What the exercise asks: Find the string "Crystal" in the listing below and return each line it appears in.

Data for review:
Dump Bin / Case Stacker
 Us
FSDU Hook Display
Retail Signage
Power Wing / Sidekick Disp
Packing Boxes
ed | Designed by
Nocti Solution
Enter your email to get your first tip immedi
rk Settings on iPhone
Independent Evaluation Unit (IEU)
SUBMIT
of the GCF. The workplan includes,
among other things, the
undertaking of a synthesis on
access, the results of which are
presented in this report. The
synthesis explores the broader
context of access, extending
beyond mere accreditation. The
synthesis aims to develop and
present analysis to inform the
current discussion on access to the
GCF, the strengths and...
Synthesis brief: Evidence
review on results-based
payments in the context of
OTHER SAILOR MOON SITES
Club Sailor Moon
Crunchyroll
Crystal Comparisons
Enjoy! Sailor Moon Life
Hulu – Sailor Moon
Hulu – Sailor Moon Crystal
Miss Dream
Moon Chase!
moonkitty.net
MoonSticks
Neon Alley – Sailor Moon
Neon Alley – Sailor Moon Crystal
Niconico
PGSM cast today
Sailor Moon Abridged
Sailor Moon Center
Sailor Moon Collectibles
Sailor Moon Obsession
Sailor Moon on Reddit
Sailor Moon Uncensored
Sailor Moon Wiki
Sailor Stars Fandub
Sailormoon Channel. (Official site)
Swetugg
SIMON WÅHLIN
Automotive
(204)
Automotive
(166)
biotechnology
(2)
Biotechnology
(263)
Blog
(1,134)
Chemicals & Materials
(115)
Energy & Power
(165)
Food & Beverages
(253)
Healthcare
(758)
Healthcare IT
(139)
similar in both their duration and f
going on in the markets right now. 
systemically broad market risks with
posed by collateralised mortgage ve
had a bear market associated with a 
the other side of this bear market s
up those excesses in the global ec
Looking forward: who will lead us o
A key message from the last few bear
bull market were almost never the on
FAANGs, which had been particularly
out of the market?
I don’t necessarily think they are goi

Answer to this problem:
Crystal Comparisons
Hulu – Sailor Moon Crystal
Neon Alley – Sailor Moon Crystal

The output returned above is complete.